Directive =>
Report every line of the records that includes the word "necesidades".

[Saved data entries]

*****

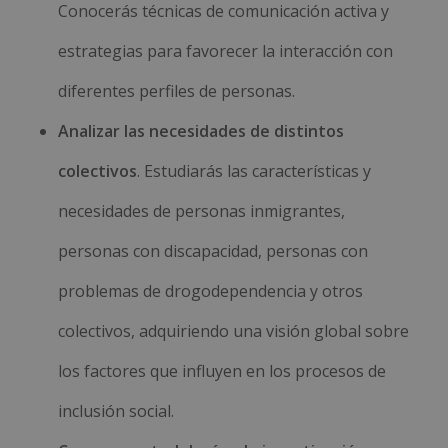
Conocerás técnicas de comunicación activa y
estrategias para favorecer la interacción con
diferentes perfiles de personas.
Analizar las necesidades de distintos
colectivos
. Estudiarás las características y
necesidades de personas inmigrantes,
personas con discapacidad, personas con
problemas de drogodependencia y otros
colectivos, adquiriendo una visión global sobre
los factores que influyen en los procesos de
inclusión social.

*****

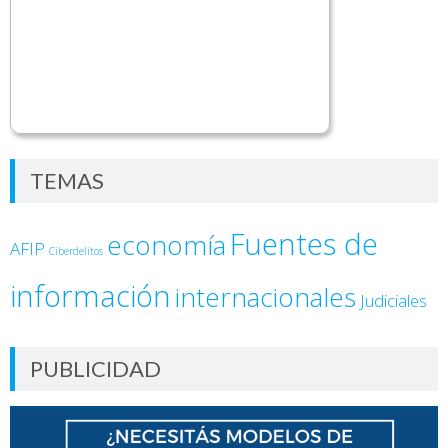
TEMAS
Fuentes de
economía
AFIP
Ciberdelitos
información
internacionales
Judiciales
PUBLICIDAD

*****

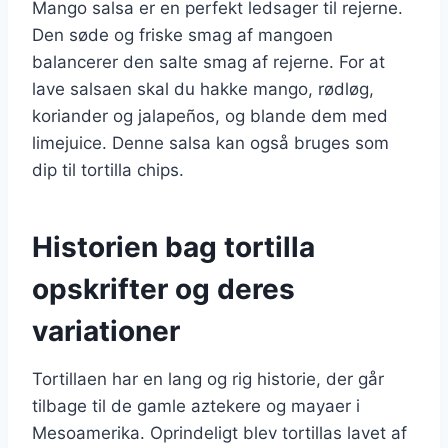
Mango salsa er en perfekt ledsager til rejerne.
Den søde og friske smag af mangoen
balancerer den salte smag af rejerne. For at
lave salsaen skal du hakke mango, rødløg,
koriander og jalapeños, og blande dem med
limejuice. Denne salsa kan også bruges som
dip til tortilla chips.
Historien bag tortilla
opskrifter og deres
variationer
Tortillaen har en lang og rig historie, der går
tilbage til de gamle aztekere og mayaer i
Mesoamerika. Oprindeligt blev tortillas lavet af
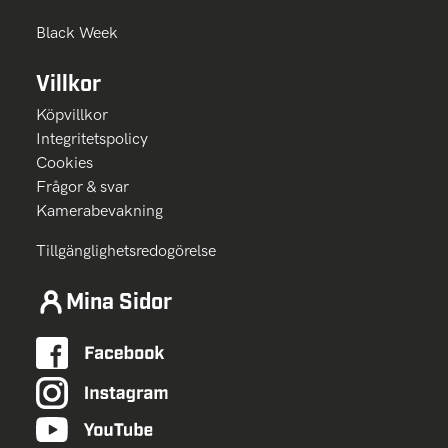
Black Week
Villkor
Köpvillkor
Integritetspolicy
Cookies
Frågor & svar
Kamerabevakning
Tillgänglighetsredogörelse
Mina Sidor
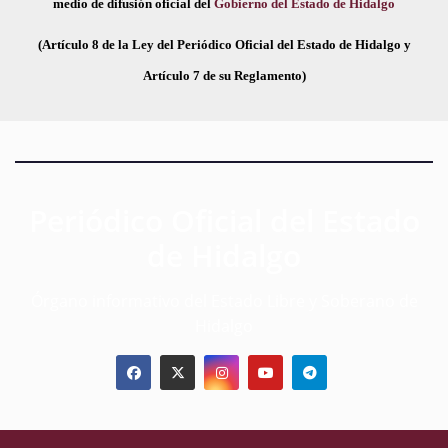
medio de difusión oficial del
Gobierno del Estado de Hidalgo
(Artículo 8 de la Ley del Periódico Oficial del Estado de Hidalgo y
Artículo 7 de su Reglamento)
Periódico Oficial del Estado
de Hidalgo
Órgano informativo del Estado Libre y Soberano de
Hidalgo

*****

Response area =>
Analizar las necesidades de distintos
necesidades de personas inmigrantes,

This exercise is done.